Although the ultimate impact of “defund the police” and its policy proposals remains unclear, proponents have seen pushback. Opposition remains at the federal level; President Joseph Biden has expressed objections, explicitly rejecting the notion of disinvestment in a Feb. 16, 2021, CNN Town Hall. In 2021 the administration’s criminal justice plan outlined its intention to invest $300 million to “reinvigorate” community-organized policing, which includes hiring more officers.

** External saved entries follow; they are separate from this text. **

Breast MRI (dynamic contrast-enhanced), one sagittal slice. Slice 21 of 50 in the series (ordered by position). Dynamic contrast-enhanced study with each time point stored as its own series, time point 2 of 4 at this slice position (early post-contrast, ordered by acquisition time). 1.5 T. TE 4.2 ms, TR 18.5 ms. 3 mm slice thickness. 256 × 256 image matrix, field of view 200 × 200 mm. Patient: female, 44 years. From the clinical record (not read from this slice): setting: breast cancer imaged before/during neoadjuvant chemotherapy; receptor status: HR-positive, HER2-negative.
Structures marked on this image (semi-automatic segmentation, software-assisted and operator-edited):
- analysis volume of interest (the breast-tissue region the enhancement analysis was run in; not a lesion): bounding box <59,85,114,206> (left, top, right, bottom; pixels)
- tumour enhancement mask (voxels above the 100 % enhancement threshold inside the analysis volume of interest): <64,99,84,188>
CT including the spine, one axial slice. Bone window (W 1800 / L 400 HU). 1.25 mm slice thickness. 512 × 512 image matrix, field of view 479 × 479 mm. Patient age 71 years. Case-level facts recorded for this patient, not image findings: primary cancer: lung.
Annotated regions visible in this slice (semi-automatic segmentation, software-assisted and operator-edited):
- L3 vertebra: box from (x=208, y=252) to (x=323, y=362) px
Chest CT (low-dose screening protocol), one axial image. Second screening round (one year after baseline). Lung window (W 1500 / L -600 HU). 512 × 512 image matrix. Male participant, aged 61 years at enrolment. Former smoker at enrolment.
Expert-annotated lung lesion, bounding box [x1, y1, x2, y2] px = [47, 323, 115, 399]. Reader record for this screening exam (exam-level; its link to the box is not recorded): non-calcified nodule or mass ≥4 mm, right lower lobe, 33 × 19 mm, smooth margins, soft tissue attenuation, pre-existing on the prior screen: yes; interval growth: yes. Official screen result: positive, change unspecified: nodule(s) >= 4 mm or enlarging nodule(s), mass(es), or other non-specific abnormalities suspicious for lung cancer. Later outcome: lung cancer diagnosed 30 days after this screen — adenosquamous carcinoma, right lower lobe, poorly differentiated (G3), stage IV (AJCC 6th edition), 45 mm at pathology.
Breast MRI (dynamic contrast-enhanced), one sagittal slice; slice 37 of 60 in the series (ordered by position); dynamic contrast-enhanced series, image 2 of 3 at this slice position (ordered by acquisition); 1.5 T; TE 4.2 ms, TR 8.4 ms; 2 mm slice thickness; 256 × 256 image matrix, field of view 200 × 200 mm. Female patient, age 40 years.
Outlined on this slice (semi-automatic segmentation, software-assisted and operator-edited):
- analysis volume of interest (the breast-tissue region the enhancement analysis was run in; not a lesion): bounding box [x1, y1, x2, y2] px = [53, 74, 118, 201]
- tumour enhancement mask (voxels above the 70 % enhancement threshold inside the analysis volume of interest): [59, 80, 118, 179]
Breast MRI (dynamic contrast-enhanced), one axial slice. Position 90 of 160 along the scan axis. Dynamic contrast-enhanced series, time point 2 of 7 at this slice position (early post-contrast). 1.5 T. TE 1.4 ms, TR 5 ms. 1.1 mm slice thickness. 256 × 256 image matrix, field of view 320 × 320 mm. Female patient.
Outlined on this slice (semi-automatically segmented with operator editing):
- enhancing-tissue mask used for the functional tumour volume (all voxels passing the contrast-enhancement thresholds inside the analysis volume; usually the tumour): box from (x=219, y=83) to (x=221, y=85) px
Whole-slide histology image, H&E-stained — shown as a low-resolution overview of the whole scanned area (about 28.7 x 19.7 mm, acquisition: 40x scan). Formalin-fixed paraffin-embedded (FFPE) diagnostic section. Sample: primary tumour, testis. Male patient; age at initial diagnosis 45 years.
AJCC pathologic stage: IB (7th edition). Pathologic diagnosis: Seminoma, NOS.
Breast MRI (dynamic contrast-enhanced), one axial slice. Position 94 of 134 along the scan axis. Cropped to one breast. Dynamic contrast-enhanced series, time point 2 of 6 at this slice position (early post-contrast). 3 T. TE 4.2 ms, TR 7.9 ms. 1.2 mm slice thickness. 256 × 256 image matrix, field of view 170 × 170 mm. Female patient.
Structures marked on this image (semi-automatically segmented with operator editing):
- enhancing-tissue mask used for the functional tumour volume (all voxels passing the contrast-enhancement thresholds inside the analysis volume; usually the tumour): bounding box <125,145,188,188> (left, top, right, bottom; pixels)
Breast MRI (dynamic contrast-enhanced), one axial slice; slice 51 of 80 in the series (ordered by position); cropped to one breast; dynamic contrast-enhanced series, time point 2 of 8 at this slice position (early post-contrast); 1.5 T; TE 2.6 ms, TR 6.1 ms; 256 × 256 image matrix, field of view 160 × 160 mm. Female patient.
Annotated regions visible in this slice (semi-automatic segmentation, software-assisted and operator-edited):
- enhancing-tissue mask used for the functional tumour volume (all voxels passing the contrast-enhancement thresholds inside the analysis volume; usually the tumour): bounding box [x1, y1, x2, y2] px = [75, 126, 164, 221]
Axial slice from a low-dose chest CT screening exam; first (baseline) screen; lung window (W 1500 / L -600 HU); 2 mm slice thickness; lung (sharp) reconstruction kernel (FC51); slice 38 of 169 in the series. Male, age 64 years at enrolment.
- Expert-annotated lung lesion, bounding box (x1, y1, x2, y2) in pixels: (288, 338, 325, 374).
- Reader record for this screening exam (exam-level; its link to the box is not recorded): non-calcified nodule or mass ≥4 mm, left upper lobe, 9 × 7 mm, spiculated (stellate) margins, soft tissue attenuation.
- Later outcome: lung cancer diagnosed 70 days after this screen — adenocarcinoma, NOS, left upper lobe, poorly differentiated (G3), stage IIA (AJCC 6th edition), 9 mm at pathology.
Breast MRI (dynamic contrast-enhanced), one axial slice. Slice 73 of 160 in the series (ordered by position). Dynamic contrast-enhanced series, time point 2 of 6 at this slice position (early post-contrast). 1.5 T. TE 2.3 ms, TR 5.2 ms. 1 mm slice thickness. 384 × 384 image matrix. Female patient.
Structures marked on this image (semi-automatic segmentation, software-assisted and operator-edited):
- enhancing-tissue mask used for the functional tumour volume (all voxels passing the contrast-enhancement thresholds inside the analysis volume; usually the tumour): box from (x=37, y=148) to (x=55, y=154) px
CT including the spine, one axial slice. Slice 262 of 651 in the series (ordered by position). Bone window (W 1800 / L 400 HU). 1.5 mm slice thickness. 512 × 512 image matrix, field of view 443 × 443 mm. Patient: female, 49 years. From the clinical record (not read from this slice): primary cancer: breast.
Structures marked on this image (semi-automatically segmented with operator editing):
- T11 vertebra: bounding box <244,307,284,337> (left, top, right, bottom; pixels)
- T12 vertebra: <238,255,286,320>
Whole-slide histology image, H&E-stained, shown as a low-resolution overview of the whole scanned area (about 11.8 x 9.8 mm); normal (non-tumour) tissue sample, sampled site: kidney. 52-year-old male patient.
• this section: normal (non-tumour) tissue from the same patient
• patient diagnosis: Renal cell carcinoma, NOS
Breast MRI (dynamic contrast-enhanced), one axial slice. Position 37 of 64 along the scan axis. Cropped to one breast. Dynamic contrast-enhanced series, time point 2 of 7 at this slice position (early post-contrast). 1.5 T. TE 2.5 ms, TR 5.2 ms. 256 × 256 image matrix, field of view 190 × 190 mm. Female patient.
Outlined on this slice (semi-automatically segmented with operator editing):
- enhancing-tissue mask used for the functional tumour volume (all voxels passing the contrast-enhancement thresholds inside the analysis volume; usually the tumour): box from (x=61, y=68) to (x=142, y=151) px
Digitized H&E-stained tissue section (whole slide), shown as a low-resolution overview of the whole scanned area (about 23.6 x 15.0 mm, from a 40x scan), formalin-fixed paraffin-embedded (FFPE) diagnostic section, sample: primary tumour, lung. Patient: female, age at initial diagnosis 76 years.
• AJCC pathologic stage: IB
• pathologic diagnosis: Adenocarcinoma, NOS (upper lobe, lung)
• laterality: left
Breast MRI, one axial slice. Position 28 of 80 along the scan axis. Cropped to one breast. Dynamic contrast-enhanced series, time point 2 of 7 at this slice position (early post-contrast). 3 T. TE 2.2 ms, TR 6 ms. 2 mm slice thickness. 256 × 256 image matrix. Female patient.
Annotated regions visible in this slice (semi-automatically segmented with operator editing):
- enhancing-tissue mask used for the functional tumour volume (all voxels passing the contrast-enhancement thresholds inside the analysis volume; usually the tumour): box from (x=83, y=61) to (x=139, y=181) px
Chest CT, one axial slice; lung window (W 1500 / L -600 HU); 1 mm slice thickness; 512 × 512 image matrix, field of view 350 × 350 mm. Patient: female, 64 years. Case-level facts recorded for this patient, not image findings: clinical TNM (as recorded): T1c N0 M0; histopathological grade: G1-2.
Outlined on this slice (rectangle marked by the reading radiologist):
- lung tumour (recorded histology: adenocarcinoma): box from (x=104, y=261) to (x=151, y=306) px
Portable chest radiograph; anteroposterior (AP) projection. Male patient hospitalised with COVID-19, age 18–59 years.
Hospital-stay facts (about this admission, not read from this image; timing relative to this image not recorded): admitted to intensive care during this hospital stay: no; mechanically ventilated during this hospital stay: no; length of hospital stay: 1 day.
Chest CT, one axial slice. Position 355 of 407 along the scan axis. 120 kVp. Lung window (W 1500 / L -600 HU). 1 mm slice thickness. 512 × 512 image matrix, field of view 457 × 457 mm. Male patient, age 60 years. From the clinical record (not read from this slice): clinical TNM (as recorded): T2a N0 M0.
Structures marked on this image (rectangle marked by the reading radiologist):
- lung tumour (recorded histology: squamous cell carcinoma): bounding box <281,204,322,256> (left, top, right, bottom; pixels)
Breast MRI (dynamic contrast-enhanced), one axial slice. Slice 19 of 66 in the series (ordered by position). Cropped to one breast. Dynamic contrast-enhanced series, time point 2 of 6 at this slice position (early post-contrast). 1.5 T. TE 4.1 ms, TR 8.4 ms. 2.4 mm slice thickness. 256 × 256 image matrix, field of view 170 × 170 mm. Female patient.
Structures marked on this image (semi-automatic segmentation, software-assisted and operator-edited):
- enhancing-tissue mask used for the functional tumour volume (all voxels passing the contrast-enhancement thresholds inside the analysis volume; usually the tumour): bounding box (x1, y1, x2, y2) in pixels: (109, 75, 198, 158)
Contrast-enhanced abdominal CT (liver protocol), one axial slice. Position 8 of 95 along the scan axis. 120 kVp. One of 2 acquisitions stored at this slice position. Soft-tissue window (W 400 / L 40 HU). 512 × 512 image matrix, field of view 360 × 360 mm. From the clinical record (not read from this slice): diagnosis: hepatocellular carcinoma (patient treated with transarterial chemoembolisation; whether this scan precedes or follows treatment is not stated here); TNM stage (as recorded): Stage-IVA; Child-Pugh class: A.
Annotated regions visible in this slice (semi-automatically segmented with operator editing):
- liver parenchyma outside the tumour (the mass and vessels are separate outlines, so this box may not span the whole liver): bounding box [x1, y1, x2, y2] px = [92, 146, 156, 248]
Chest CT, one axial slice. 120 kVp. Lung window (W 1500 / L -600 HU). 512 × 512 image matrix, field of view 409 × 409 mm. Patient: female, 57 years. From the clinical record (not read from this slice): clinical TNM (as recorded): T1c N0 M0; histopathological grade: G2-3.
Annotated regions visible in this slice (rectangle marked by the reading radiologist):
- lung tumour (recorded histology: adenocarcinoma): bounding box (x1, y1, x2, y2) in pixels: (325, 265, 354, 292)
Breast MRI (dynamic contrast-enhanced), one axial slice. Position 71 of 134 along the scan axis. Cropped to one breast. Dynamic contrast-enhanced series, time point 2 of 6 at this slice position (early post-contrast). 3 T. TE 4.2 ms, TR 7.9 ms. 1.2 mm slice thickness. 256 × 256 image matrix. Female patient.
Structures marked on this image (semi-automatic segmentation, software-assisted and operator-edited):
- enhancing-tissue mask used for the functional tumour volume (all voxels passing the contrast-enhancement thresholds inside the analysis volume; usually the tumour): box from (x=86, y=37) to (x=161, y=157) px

Mixed feelings over policing have informed cities’ reluctance to adopt these measures, while some legislative discomfort with them also remains. A Congressional bill, “Defund Cities That Defund the Police,” was introduced in the House of Representatives in July 2020. It seeks to place limits on the ability of state or local governments to defund or abolish police departments.
The Bottom Line
Polling from June 2020 suggests that most Americans reject the movement but are willing to consider embracing its underlying ideas. A Gallup Poll from 2020 reveals that ambiguity over the precise meaning of “defund the police” may play a part in this. However, it also points toward split support for the principal along racial and partisan lines.
Other 2020 Gallup polling shows that the majority of Black Americans want the police to maintain or even increase their presence in their neighborhoods, despite believing that policing needs reform. According to Gallup, this implies that the main issue is the quality, not the quantity, of police interactions in communities of color, indicating a preference for reform rather than disinvestment. The next steps remain unclear. What is clear is that the issues have not gone away.